O presidente bielo-russo, Alexander Lukashenko, afirmou a repórteres que havia perguntado ao presidente iugoslavo, Slobodan Milosevic, se era possível qualquer compromisso no confronto de Belgrado com o Ocidente.
A recusa de Milosevic em permitir tropas estrangeiras na província para proteger sua maioria étnica albanesa é um dos principais obstáculos que levaram aos ataques aéreos da Otan.
"Ele me deu o limite máximo além do qual ele e seu povo não podem ir... A Iugoslávia está pronta para aceitar observadores civis das Nações Unidas ou representantes de outros países. Observadores civis, não equipes do exército ou da polícia", disse Lukashenko.
"Esses representantes têm de ser de países que não estão envolvidos nos recentes bombardeios da Otan à Iugoslávia... Temos de ter em mente que esta é a posição final da Iugoslávia".
Milosevic aparecendo diante de jornalistas estrangeiros pela primeira vez desde que tiveram início os ataques da Otan, estava ao lado de Lukashenko, que perguntou em russo ao líder iugoslavo no fim de sua declaração se ele tinha apresentado corretamente a posição.

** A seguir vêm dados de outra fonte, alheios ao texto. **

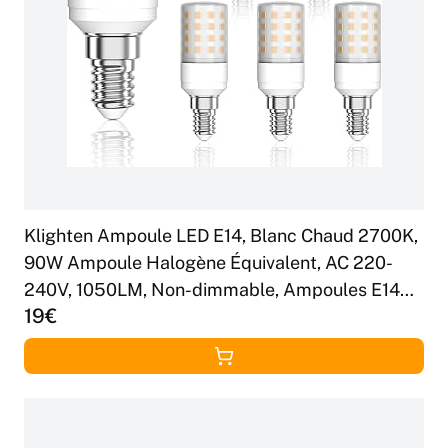
Klighten Ampoule LED E14, Blanc Chaud 2700K,
90W Ampoule Halogène Équivalent, AC 220-
240V, 1050LM, Non-dimmable, Ampoules E14
19€
pour Chambre Salon Cuisine Jardin Couloir, Lot
de 6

"Assumo que sim", respondeu Milosevic através de um tradutor, enrubecendo ligeiramente.
Milosevic, não mostrando sinais de estresse depois de três semanas de bombardeios da Otan a seu país, havia falado sobre Kosovo minutos antes sem referir-se à questão da presença militar estrangeira na província.
Ele criticou duramente a Otan, dizendo que era irônico que a aliança buscava preservar sua credibilidade matando pessoas.
Um mestre em táticas nos anos de negociações com o Ocidente durante conflitos com a Croácia e então a Bósnia, o líder iugoslavo raramente faz declarações públicas sobre pontos específicos de política.
Milosevic reiterou sua visão geral de que uma resolução do conflito com os separatistas albaneses étnicos em Kosovo deve garantir a integridade territorial da Iugoslávia e da Sérvia com direitos iguais para todos os grupos étnicos da província.
Milosevic, buscando aliados em seu confronto com o Ocidente, espera unir-se a uma frágil união entre os irmãos eslavos ortodoxos Bielo-Rússia e sua muito vizinha maior Rússia, mesmo que a Iugoslávia não tenha fronteira comum com esses países.
Lukashenko recebeu bem o pedido de Milosevic, mas disse que embora a Bielo-Rússia queira ter laços políticos próximos com a Iugoslávia, seu país não poderia ajudar Belgrado militarmente.
A Rússia também aceitou bem a idéia, mas não deu indicações de quando a aliança seria efetivamente formada.